++++ SOURCE DATA ++++

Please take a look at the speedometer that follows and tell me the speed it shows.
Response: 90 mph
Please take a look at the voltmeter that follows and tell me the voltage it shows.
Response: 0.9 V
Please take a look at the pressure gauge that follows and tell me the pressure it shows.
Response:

++++
++++ SOURCE DATA ++++

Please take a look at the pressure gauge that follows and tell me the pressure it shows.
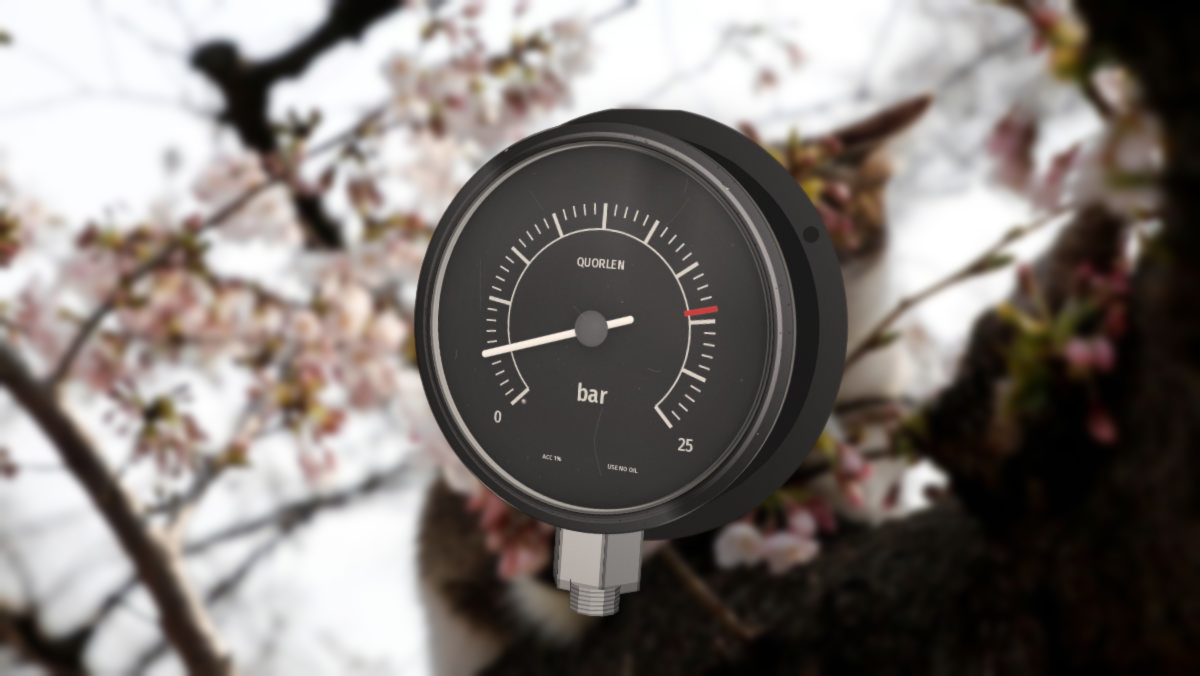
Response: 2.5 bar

++++

_EXERCISE DESCRIPTION_
Please retype, word for word, the lines starting at the one containing "Please take a look at the speedometer" and ending at the one containing "Response: 0.9 V", including both of those lines.

_ANSWER BOX_
Please take a look at the speedometer that follows and tell me the speed it shows.
Response: 90 mph
Please take a look at the voltmeter that follows and tell me the voltage it shows.
Response: 0.9 V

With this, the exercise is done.